When anthocyanins react and bind with these compounds, they form anthocyanin complexes that have much greater color stability. However, bisulfite binding with acetaldehyde, keto acids and volatile vinyl phenols can prevent anthocyanin binding with those same compounds and therefore no longer improving color and color stability. This is referred to as the bleaching effect of SO2. It should be pointed out to those who ameliorate (add water to) wine for the purpose of reducing alcohol that water exhibits the same method of reaction as bisulfite, and so destabilizes color.
SO2 also increases tannin extraction during maceration/fermentation phases, therefore imparting additional astringency. The extra tannins now become a source of binders for anthocyanins; as the wine ages, the binding will cause the color to take on orange-like and brownish hues.
And SO2’s impacts extend beyond these color-affecting reactions. SO2 also reduces ester hydrolysis during aging and quite possibly mute some volatile aromas. Esters are volatile compounds responsible for all those wonderful aromas we find in wine; however, these are normally bound to other compounds and must be hydrolyzed, or cleaved, from their binders in order to become volatile and express their aromas.
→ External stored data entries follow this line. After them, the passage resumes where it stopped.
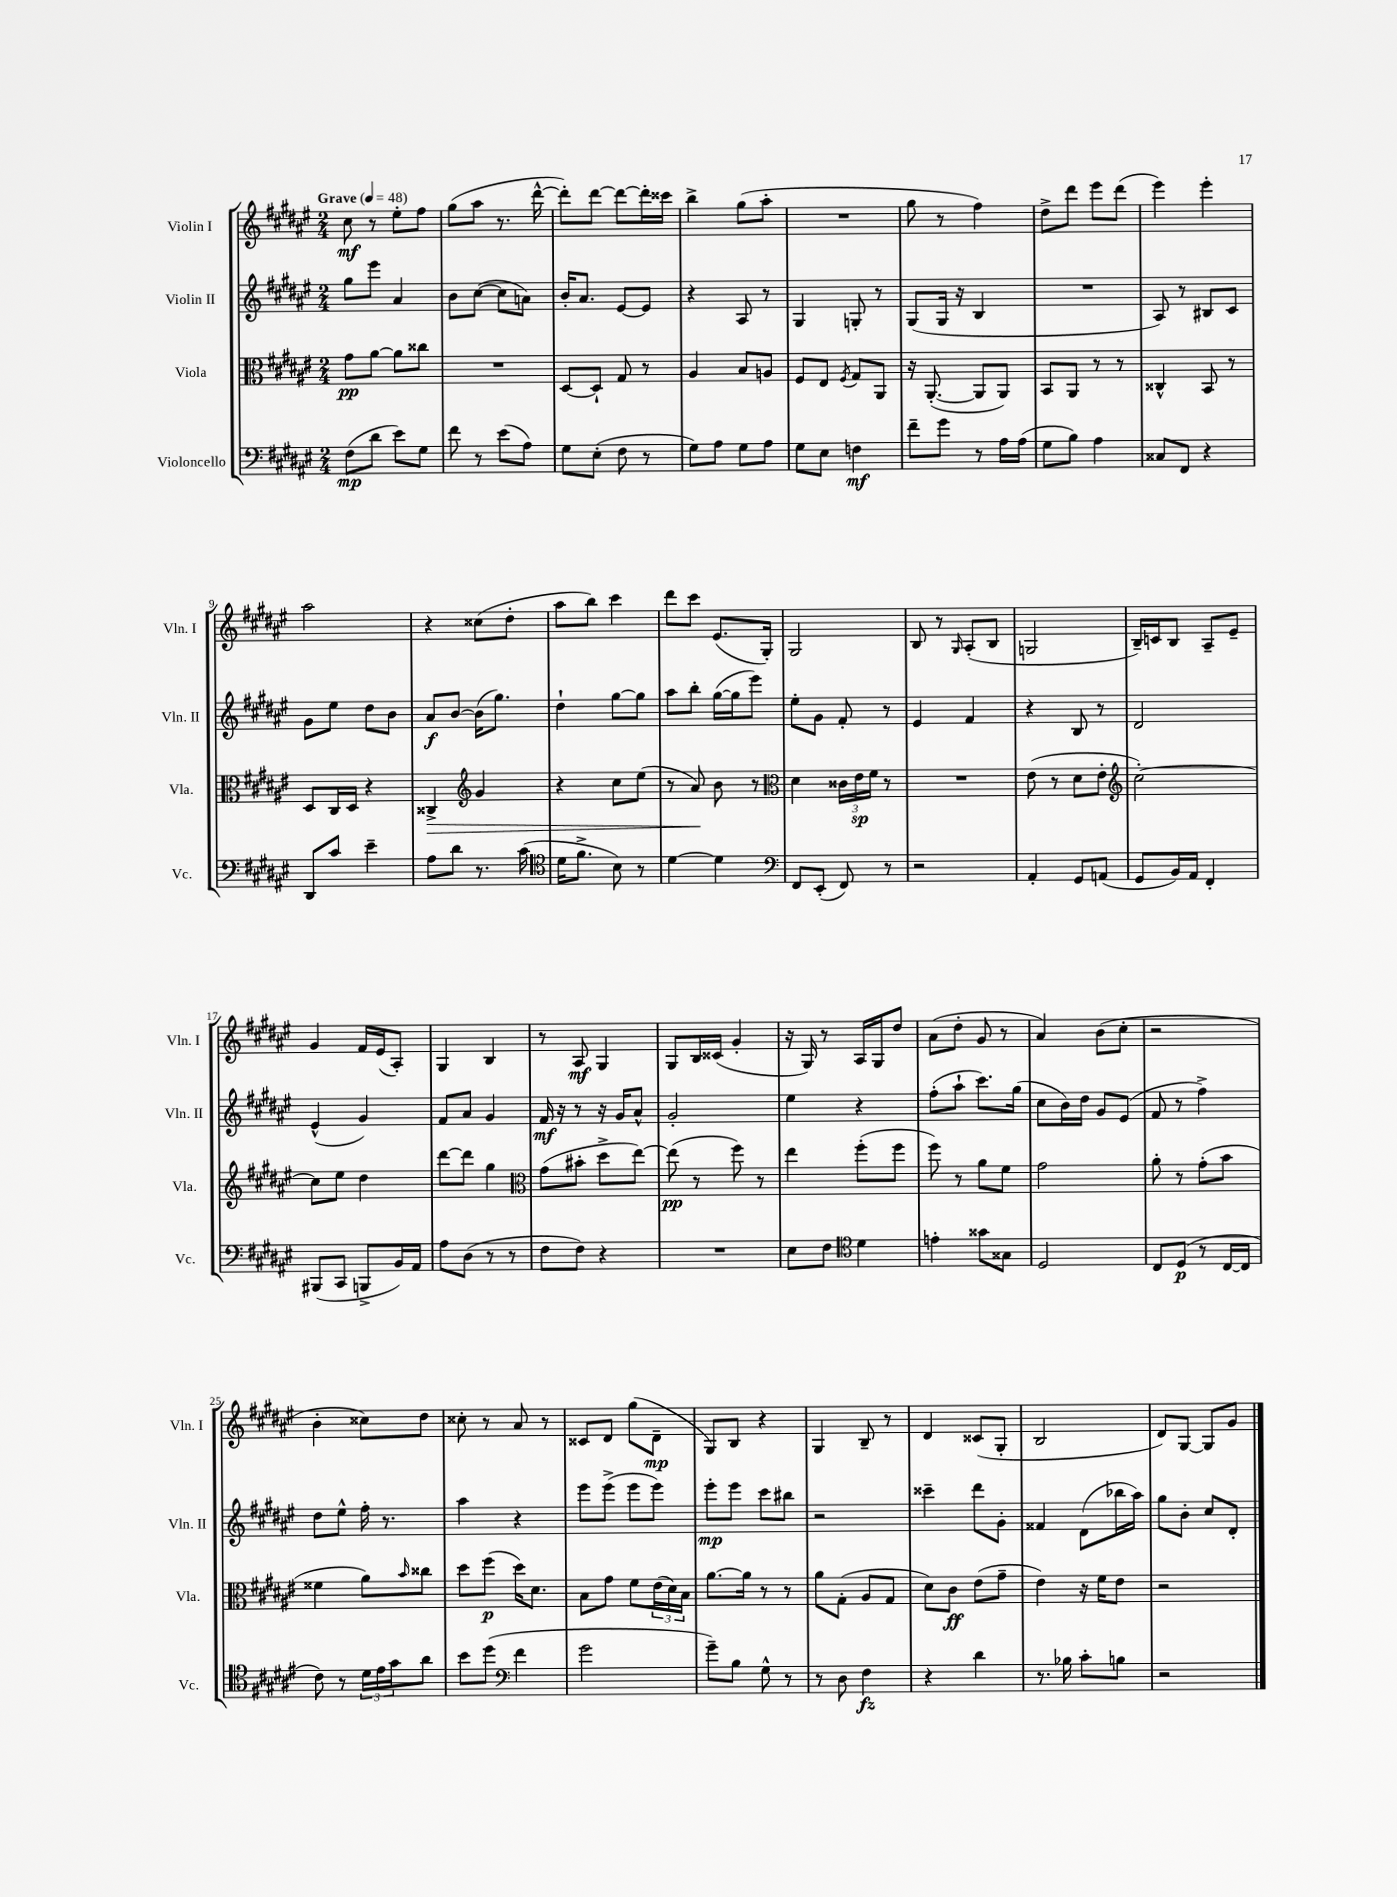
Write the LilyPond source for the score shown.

<<
\new StaffGroup <<
\new Staff = "s0" \with { instrumentName = "Violin I" shortInstrumentName = "Vln. I" } {
    \clef treble \key fis \major \numericTimeSignature \time 2/4 \tempo "Grave" 4 = 48
    cis''8\mf r8 eis''8-. fis''8 |
    gis''8( ais''8 r8. dis'''16~-^ |
    dis'''8-.) dis'''8~ dis'''8~ dis'''16-. cisis'''16 |
    b''4-> gis''8( ais''8-. |
    R2 |
    gis''8 r8 fis''4) |
    dis''8-> dis'''8 eis'''8 dis'''8( |
    eis'''4) eis'''4-. |
    ais''2 |
    r4 cisis''8( dis''8-. |
    ais''8 b''8) cis'''4 |
    dis'''8 cis'''8 eis'8.( gis16-.) |
    gis2 |
    b8 r8 \grace { gis16 } ais8-.( b8 |
    g2 |
    b16--) c'16 b8 ais8-- eis'8-- |
    gis'4 fis'16 eis'16( ais8-.) |
    gis4 b4 |
    r8 ais8\mf gis4 |
    gis8 b16 cisis'16( gis'4-. |
    r16 gis16) r8 ais16 gis16 dis''8 |
    ais'8( dis''8-. gis'8 r8 |
    ais'4) b'8( cis''8-. |
    r2 |
    b'4-. cisis''8) dis''8 |
    cisis''8-. r8 ais'8 r8 |
    cisis'8 dis'8 gis''8( dis'8--\mp |
    gis8) b8 r4 |
    gis4 b8-- r8 |
    dis'4 cisis'8( gis8-. |
    b2 |
    dis'8) gis8~ gis8 gis'8 \bar "|." |
}
\new Staff = "s1" \with { instrumentName = "Violin II" shortInstrumentName = "Vln. II" } {
    \clef treble \key fis \major \numericTimeSignature \time 2/4
    gis''8 eis'''8 ais'4 |
    b'8 cis''8~( cis''8 a'8) |
    b'16-. ais'8. eis'8~ eis'8 |
    r4 ais8 r8 |
    gis4 g8-. r8 |
    gis8( gis16 r16 b4 |
    R2 |
    ais8) r8 bis8 cis'8 |
    gis'8 eis''8 dis''8 b'8 |
    ais'8\f b'8~ b'16( gis''8.) |
    dis''4-! gis''8~ gis''8 |
    ais''8 b''8-. gis''16~( gis''16 eis'''8) |
    eis''8-. gis'8 fis'8-. r8 |
    eis'4 fis'4 |
    r4 b8 r8 |
    dis'2 |
    eis'4-^( gis'4) |
    fis'8 ais'8 gis'4 |
    fis'16\mf r16 r8 r16 gis'16 ais'8-^ |
    gis'2-. |
    eis''4 r4 |
    fis''8-.( ais''8-! cis'''8.) gis''16( |
    cis''8 b'16) dis''16 gis'8 eis'8( |
    fis'8 r8 fis''4->) |
    dis''8 eis''8-^ fis''16-. r8. |
    ais''4 r4 |
    eis'''8 eis'''8->( eis'''8 eis'''8) |
    eis'''8-.\mp eis'''8 cis'''8 bis''8 |
    r2 |
    cisis'''4-- dis'''8 gis'8-. |
    fisis'4 dis'8( bes''16 ais''16) |
    gis''8 b'8-. cis''8 dis'8-. \bar "|." |
}
\new Staff = "s2" \with { instrumentName = "Viola" shortInstrumentName = "Vla." } {
    \clef alto \key fis \major \numericTimeSignature \time 2/4
    gis'8\pp ais'8~ ais'8 cisis''8 |
    R2 |
    dis8~ dis8-! gis8 r8 |
    ais4 b8 a8 |
    fis8 eis8 \acciaccatura { fis8 } gis8 ais,8 |
    r16 ais,8.~-.( ais,8 ais,8) |
    b,8 ais,8 r8 r8 |
    cisis4-^ b,8 r8 |
    dis8 cis16 dis16 r4 |
    cisis4->\> \clef treble gis'4 |
    r4 cis''8 eis''8( |
    r8 ais'8\!) b'8 r8 |
    \clef alto dis'4 \tuplet 3/2 { cisis'16 eis'16\sp fis'16 } r8 |
    R2 |
    eis'8( r8 dis'8 eis'8-. |
    \clef treble cis''2~-.) |
    cis''8 eis''8 dis''4 |
    dis'''8~ dis'''8 gis''4 |
    \clef alto gis'8( bis'8-. dis''8-> eis''8~) |
    eis''8\pp( r8 fis''8) r8 |
    eis''4 fis''8-.( fis''8 |
    fis''8) r8 ais'8 fis'8 |
    gis'2 |
    ais'8-. r8 gis'8-.( b'8 |
    fisis'4 ais'8) \grace { b'16 } cisis''8 |
    dis''8 fis''8\p( dis''16) dis'8. |
    b8 gis'8 fis'8 \tuplet 3/2 { eis'16( dis'16) b16 } |
    ais'8.~ ais'16 r8 r8 |
    ais'8 gis8-.( ais8 gis8 |
    dis'8) cis'8\ff eis'8( gis'8-- |
    eis'4) r16 fis'16 eis'8 |
    r2 \bar "|." |
}
\new Staff = "s3" \with { instrumentName = "Violoncello" shortInstrumentName = "Vc." } {
    \clef bass \key fis \major \numericTimeSignature \time 2/4
    fis8\mp( dis'8 eis'8) gis8 |
    fis'8 r8 eis'8( ais8) |
    gis8 eis8-.( fis8 r8 |
    gis8) ais8 gis8 ais8 |
    gis8 eis8 f4\mf |
    fis'8-- gis'8 r8 ais16 ais16( |
    gis8 b8) ais4 |
    cisis8 fis,8 r4 |
    dis,8 cis'8 eis'4-- |
    ais8 dis'8 r8. cis'16( |
    \clef tenor dis'16 fis'8.-> b8) r8 |
    dis'4~ dis'4 |
    \clef bass fis,8 eis,8-.( fis,8) r8 |
    r2 |
    ais,4-. gis,8 a,8( |
    gis,8 b,16) ais,16 fis,4-. |
    bis,,8( cis,8 b,,8-> b,16) ais,16 |
    ais8 dis8( r8 r8 |
    fis8 fis8) r4 |
    R2 |
    eis8 fis8 \clef tenor dis'4 |
    e'4-. gisis'8 gisis8 |
    dis2 |
    cis8 dis8\p( r8 cis16~ cis16 |
    cis'8) r8 \tuplet 3/2 { dis'16 eis'16 gis'16 } ais'8 |
    b'8 dis''8( \clef bass fis'4 |
    gis'2 |
    gis'8--) b8 gis8-^ r8 |
    r8 dis8 fis4\fz |
    r4 dis'4 |
    r8. bes16 cis'8-. b8 |
    r2 \bar "|." |
}
>>
>>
Now let’s go back and look at the main source of SO2 and sulfite: potassium metabisulfite. This is the salt form used to add SO2 to wine. The molecular formula (K2S2O5) of this salt tells us that potassium (K)+ ions will inevitably be added to wine, causing increased tartrate, instability. K+ ions can cause potassium bitartrate (KHT) crystals to form if/when wine is subjected to cold temperatures, and so, wine must be chill-proofed prior to bottling.
Putting it all together
There are many factors to consider when adding SO2 to wine, and therein lies the winemaker’s challenge: How to reconcile the various effects of SO2 and the timing of sulfite additions with the needs to provide protection to wine while not inhibiting MLF.
Here are some general guidelines and tips:
1. Reduce the use of SO2 at the crusher to no more than 20–25 mg/L, particularly if the wine will be put through MLF.
2. Try and maintain a pH below 3.6, to the extent possible, to reduce risks of microbial spoilage.
3. Sulfite immediately after completion of MLF and maintain a nominal free SO2 level until bottling based on pH of the wine. Use WineMaker’s online Sulfite Calculator to calculate sulfite additions. For most wines, target a molecular SO2 level of 0.8 mg/L; reduce to 0.5 mg/L for reds; increase up to, but never more than, 2.0 mg/L for wines affected by microbial spoilage, e.g. wines made from grapes with extensive rot.
4. Add sulfite incrementally—it is better to add small amounts rather than in large dosage.
5. If you can smell SO2, bind (reduce) it by aerating the wine, e.g. vigorous racking.